Standing in a swift movement, she gestured for Cay to follow her and set off determinedly to the corner where she’d last seen Arundasi and Questel.
Cay scrambled after her, radiating bemusement.
Leera paused mid-stride.
“I appreciate your efforts, Vojen,” she acknowledged briefly but with the nod that meant so much, and turned the corner.
Arundasi looked like he’d been crying, but he and Questel fell in behind Leera without comment when she motioned to them.
“We don’t have much time until we’re killed.”
There was no point in trying to cushion her meaning; she was no good at it and they could all handle it after what they’d seen.
“We have two options: find the person behind our friends’ deaths and attempt to stop him, or finish all eight tasks. Whichever we choose, we must succeed before another of us dies.”
Leera let them walk in silence for a few minutes to consider.
Finally, Zinnia asked timidly,
“The clue…it was ‘wash the rain’. Does anyone know what that means?”
“There’s some kind of statue,” Cay suggested doubtfully. “In the city, by the palace, that my uncle told me about. Isn’t that a guy called Rain?”
“Reigner,” Leera corrected shortly. “His nickname.” Reigner, or Keern Doslayer, was one of her father’s heroes.
“Oh. Sorry.” Cay hung his head gloomily. “Okner would know.”
Joran brushed away the silence before it could become heavy.
“What about the person behind all of this? Who is it? And-”
Zinnia cut him off gently.
“Didn’t Okner say something about the king’s advisor Malcav?”
None of them could remember.
Leera listened to Vojen and Questel debating various theories for what ‘rain’ could mean, or ‘wash’ (Cay proposed that ‘rain’ was really ‘reign’ and they were meant to depose the king. Zinnia just stared at him until he changed his own mind); Arundasi kept muttering about the person controlling it all.
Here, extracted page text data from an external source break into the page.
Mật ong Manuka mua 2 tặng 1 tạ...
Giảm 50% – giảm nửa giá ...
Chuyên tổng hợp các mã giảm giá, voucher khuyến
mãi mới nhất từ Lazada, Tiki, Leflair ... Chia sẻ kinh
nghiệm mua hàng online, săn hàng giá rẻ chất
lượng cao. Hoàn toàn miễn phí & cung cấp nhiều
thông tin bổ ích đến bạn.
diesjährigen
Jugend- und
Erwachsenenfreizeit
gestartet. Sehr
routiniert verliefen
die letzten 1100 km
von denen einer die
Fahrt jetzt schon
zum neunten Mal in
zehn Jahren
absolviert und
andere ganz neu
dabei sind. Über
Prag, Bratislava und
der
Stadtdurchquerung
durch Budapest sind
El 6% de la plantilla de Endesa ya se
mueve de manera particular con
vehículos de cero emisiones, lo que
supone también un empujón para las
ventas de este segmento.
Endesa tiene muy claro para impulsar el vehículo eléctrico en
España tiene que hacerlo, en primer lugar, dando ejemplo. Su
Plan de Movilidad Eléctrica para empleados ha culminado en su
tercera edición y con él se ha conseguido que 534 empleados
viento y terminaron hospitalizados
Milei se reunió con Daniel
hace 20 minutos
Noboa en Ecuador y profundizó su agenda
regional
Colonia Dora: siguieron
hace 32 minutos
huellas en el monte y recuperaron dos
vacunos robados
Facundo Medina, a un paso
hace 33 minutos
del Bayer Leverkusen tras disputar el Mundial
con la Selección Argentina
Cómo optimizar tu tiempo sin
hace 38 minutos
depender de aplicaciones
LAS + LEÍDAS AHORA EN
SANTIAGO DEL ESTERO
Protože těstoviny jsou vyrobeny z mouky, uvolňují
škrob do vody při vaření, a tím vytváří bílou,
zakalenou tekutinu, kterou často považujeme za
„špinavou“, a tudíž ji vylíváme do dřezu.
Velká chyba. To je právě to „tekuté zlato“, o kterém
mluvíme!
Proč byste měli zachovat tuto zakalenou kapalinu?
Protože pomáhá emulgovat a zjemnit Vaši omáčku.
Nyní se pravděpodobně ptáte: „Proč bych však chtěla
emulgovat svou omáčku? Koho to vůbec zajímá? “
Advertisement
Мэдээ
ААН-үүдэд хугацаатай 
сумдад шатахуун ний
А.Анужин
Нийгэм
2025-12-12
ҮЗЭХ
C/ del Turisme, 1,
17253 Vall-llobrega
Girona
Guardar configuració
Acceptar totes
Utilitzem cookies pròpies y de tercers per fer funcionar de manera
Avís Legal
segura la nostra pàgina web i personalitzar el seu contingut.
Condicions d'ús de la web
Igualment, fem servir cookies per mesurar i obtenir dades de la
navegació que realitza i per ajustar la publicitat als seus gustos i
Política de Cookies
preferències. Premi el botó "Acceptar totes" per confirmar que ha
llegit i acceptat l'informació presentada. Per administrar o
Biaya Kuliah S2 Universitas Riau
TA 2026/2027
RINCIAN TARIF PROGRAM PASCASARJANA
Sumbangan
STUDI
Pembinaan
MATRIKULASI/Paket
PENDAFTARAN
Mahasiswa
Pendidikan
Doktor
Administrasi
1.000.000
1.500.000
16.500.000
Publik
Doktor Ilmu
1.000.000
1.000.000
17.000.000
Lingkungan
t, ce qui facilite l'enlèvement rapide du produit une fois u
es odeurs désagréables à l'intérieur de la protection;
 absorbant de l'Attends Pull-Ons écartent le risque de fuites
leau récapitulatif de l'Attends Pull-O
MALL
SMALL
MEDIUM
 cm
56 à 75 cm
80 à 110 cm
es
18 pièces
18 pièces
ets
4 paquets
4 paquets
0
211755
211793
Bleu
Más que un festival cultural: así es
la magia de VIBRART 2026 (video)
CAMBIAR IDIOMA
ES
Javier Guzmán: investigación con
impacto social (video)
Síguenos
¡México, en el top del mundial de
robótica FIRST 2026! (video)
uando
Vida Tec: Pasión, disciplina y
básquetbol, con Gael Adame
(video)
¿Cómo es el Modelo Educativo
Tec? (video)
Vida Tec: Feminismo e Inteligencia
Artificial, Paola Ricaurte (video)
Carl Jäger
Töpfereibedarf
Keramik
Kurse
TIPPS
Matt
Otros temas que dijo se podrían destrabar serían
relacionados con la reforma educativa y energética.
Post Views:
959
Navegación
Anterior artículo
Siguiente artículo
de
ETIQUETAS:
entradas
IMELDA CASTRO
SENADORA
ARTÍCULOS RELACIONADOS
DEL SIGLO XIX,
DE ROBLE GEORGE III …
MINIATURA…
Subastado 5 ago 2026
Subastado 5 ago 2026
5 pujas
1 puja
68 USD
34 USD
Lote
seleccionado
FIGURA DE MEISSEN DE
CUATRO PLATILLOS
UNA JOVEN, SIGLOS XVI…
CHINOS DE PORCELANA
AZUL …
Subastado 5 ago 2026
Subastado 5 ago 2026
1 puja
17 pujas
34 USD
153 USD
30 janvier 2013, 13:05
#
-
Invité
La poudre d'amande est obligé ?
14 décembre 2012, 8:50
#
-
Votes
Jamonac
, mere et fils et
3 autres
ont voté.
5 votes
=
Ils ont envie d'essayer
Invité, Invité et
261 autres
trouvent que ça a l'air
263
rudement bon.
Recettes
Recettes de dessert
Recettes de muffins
Leera let her voice slice effortlessly through the others’:
“We’ll go back to the capital. That’s where we’ll find our task, or that’s where we’ll find the person behind all of this.”
She could sense confidence flowing through her words and into her companions’ spines, giving them focus and purpose.
For the first time since Solldero’s death, she felt like a leader.